▼
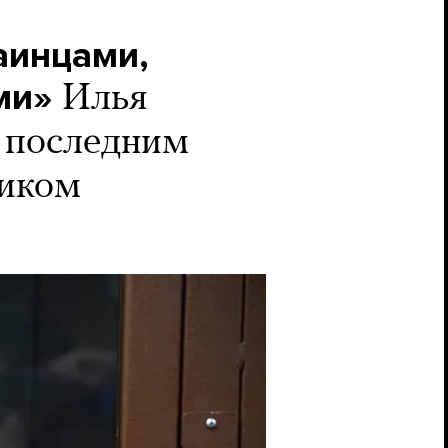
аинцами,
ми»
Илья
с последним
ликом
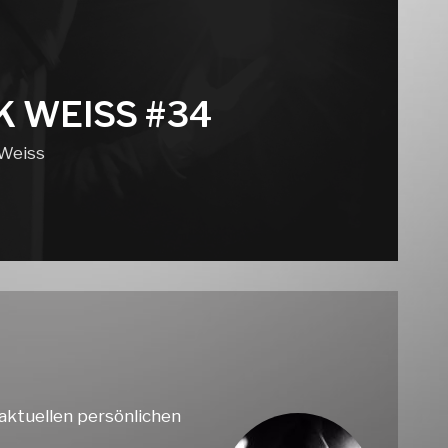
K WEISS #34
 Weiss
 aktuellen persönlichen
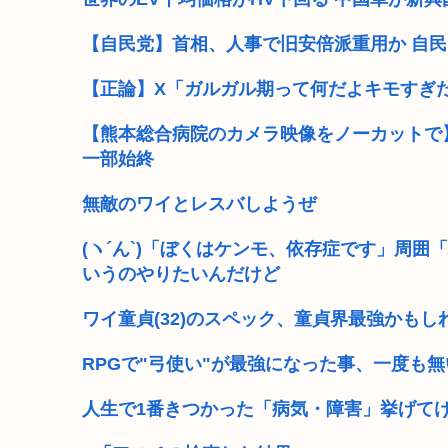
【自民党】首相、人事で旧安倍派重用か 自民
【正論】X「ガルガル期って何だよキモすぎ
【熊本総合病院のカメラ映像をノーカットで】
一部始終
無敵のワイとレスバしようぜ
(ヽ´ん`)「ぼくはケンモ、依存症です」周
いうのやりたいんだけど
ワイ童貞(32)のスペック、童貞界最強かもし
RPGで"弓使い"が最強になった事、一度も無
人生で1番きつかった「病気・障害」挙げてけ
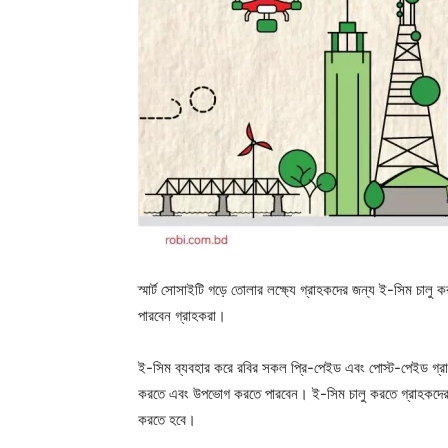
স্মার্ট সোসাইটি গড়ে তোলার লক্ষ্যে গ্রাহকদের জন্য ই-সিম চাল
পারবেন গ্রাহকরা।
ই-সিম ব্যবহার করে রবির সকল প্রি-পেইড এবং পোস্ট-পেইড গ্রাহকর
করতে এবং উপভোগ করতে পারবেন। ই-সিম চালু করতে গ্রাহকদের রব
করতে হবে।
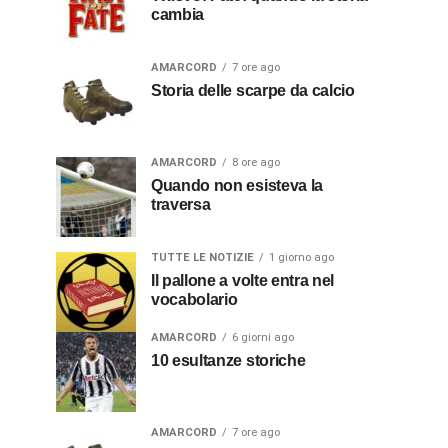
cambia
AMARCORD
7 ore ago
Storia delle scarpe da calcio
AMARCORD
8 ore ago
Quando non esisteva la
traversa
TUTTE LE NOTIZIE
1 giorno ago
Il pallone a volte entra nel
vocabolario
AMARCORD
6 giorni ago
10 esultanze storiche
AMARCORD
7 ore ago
▲
▼
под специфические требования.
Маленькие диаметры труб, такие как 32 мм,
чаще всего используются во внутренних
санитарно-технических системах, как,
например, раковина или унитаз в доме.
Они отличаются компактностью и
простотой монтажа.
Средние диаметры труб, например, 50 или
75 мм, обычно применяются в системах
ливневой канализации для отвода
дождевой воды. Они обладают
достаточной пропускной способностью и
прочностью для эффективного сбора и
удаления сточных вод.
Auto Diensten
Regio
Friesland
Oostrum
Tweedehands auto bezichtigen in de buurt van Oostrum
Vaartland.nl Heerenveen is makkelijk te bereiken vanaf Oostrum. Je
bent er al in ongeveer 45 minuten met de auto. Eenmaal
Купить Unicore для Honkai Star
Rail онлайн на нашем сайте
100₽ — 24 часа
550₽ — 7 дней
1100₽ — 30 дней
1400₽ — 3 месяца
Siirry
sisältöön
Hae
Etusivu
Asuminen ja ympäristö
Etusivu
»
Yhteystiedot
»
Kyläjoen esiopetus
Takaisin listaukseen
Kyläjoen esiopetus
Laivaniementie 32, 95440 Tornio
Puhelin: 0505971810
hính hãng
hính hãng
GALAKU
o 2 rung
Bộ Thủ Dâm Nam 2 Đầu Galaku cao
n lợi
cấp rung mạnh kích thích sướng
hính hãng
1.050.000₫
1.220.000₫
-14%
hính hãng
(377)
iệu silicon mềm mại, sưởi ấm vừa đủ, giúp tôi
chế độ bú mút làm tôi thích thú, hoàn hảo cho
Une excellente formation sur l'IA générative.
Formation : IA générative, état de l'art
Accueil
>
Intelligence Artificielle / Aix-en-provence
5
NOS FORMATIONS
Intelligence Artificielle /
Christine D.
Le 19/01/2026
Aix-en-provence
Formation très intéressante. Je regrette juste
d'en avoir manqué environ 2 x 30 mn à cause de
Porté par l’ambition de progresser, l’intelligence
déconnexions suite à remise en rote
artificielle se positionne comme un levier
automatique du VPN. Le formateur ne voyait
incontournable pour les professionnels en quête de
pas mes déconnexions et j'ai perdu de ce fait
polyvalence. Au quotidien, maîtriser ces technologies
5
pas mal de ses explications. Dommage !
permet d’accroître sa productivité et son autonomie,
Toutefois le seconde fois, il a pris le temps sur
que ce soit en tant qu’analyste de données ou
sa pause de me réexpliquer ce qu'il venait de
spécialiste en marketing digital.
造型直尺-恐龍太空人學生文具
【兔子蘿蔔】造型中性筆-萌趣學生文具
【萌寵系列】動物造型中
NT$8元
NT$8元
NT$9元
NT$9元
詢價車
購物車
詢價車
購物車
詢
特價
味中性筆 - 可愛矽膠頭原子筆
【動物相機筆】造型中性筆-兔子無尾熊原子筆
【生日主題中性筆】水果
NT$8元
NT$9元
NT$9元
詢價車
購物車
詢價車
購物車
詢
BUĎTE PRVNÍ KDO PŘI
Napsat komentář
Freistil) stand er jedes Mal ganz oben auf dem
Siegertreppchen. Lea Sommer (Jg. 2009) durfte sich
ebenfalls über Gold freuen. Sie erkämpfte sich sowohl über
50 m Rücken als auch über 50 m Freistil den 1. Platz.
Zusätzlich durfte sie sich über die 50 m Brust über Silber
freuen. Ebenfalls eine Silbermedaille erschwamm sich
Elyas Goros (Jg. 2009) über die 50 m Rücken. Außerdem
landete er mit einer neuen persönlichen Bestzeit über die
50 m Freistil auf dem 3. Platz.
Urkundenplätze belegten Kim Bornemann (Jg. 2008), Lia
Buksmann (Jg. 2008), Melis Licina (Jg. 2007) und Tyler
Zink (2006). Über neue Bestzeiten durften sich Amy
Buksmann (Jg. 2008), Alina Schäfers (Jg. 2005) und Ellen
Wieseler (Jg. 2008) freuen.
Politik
▲
## Что сделать
Как будет выглядеть в виде JSON-списка строк часть записей, которая начинается строкой, содержащей «под специфические требования.», и заканчивается строкой, содержащей «Средние диаметры труб, например, 50 или», включая обе? Каждую строку запишите отдельной строкой списка, а пустые строки пропустите.

## Письменный ответ
[
  "под специфические требования.",
  "Маленькие диаметры труб, такие как 32 мм,",
  "чаще всего используются во внутренних",
  "санитарно-технических системах, как,",
  "например, раковина или унитаз в доме.",
  "Они отличаются компактностью и",
  "простотой монтажа.",
  "Средние диаметры труб, например, 50 или"
]